Abstract 0986—BIIB059, a Humanized Monoclonal Antibody Targeting Blood Dendritic Cell Antigen 2 on Plasmacytoid Dendritic Cells, Shows Dose-Related Efficacy in a Phase 2 Study in Participants with Active Cutaneous Lupus Erythematosus
Dr. Pisetsky: A striking feature of SLE is the so-called interferon signature, a pattern of gene expression of peripheral blood cells suggesting a powerful effect of type 1 interferon (IFN). Targeting IFN can be accomplished by direct binding of the cytokine, blockade of the IFN receptor or inhibition of cytokine production by plasmacytoid dendritic cells (PDCs), which are major producers of this cytokine. This study assessed the effects of a humanized monoclonal antibody (BIIB069) that binds to blood dendritic cell antigen 2 (BDCA2), a receptor uniquely expressed on PDCs. The data presented indicate that BIIB059 can reduce activity of cutaneous lupus erythematosus (CLE). Future studies will be needed to determine which of the strategies to reduce IFN activity is the most effective and, given the key role of PDCs in immune responses, the most safe.

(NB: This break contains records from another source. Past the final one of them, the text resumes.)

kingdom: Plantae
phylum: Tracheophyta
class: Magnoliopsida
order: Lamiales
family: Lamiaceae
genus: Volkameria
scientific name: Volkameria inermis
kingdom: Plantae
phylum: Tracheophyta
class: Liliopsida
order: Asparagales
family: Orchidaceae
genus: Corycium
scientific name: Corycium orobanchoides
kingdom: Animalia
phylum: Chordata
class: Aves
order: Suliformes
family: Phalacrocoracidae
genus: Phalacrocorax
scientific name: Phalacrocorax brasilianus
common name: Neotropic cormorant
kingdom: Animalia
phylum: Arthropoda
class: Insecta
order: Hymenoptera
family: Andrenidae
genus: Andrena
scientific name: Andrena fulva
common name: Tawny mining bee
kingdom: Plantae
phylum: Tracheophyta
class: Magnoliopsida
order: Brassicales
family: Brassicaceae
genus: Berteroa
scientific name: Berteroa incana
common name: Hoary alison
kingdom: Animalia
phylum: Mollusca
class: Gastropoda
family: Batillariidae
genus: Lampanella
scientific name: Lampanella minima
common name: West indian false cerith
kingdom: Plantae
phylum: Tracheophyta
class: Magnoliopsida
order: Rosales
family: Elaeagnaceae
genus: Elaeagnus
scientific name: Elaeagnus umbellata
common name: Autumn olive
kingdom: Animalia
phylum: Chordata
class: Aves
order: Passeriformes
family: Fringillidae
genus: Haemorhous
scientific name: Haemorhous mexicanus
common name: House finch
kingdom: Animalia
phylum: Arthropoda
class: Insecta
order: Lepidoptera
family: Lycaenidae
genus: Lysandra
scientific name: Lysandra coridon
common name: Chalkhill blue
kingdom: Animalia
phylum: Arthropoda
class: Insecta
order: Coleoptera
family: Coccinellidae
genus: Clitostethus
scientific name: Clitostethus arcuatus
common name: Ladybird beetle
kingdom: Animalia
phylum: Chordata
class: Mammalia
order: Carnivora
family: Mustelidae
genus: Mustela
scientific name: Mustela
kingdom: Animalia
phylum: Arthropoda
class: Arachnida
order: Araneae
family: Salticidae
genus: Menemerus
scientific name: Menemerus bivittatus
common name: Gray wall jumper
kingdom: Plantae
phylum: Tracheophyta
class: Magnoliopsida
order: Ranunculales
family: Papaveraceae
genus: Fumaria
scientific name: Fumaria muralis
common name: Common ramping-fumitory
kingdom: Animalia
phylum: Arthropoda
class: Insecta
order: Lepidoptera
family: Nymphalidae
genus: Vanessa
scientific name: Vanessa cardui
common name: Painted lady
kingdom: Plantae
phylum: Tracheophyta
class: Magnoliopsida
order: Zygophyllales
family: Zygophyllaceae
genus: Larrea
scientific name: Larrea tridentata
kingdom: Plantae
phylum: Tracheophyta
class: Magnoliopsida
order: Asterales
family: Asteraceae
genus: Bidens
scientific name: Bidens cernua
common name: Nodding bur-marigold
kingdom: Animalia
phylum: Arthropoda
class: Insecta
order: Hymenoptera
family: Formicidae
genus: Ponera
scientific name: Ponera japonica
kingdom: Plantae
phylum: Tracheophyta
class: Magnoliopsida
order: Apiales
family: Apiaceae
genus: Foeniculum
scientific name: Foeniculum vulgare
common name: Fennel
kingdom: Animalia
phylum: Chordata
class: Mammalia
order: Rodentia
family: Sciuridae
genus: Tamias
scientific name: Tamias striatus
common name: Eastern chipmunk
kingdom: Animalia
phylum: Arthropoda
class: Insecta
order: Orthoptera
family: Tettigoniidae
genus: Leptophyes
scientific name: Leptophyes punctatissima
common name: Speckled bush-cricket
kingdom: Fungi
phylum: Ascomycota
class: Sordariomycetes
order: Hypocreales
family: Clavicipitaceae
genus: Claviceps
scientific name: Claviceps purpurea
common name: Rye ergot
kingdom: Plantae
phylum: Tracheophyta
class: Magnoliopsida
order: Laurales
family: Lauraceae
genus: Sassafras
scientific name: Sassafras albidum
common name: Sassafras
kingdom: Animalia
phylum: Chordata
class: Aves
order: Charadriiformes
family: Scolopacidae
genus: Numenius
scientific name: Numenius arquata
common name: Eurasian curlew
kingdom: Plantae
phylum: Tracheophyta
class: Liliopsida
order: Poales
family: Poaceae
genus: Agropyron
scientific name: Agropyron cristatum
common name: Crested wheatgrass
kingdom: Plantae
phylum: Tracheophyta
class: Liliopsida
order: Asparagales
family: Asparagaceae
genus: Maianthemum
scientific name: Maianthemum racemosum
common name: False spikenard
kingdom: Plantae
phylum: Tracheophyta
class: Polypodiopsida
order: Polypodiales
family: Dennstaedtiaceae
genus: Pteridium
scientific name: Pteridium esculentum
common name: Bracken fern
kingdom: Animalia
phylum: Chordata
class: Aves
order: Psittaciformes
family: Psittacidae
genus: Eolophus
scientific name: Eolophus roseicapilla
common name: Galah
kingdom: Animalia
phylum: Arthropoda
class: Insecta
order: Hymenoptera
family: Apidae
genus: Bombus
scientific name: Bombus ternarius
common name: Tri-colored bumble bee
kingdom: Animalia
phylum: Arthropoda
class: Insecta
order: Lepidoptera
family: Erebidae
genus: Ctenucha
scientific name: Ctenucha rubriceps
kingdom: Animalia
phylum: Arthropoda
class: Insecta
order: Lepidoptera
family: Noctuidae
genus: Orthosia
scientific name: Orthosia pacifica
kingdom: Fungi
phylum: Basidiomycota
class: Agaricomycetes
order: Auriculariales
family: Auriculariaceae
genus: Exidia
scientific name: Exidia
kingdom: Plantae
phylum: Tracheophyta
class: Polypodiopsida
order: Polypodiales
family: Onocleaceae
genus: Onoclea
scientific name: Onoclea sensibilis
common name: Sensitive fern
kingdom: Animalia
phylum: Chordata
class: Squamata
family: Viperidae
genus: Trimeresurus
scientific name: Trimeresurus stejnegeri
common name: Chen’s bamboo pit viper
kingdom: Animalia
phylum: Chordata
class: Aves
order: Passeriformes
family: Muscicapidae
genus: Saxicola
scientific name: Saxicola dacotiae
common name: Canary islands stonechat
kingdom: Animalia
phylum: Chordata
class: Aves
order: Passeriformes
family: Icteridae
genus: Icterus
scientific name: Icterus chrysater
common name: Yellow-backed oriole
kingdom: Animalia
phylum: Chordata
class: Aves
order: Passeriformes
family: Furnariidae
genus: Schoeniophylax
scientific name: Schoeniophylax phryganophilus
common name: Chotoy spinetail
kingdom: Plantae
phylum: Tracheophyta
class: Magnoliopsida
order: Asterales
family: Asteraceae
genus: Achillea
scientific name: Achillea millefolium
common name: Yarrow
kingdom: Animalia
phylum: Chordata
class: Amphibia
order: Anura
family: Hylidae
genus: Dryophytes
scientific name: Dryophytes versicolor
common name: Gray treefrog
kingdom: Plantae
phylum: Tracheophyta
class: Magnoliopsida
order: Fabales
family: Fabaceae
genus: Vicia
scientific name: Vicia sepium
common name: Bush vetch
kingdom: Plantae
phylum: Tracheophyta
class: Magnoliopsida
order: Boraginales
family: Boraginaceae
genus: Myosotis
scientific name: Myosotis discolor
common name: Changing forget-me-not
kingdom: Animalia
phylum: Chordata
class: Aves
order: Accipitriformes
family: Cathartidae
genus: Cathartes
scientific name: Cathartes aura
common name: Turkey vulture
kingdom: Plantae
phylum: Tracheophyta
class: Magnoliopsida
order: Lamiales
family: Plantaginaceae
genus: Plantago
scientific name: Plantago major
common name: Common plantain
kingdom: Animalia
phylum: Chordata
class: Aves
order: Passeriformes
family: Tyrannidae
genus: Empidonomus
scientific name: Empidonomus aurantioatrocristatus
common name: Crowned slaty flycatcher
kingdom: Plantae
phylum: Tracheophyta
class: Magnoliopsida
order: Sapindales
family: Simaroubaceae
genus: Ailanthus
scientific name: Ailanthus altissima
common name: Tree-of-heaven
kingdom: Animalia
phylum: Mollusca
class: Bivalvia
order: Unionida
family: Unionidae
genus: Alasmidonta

Abstract 0988—Two-Year Results from a Randomized, Controlled Study of Obinutuzumab for Proliferative Lupus Nephritis
Dr. Pisetsky: In view of the abundant production of autoantibodies in SLE, B cells have long been considered an important target of therapy. Although belimumab (anti-BLyS/BAFF) was approved for the treatment of active, autoantibody positive SLE, clinical trials of the anti-CD20 monoclonal antibody rituximab (RTX) did not reach trial endpoints. This result has been surprising because elimination of B cells would seem an effective strategy to reduce the various roles that B cells can play in pathogenesis. One explanation for the failure of RTX in clinical trials is inadequate reduction of B cells. This study investigated the effects of a humanized type II anti-CD20 monoclonal antibody obinutuzumab (OBI) in lupus nephritis; OBI can produce more complete B cell depletion than RTX. As the data indicated, OBI treatment showed a higher frequency of complete renal responses than controls. These findings suggest that B cell depletion can be effective in the treatment of SLE, with the degree of depletion influencing outcomes.
Abstract 1828—Comprehensive Efficacy of Anifrolumab Across Organ Domains in Patients with Active SLE: Pooled Data from 2 Phase 3 Trials
Dr. Pisetsky: SLE is a clinically and serologically heterogeneous disease. This study assessed the effects of anifrolumab, a monoclonal antibody to the interferon receptor, on various organ domains in two phase 3 clinical trials. The results indicated efficacy for musculoskeletal and mucocutaneous manifestations, which were common in the trial populations. Interestingly, these studies assessed arthritis in terms of tender and swollen joint counts, suggesting that synovitis may be more prominent in SLE than sometimes thought.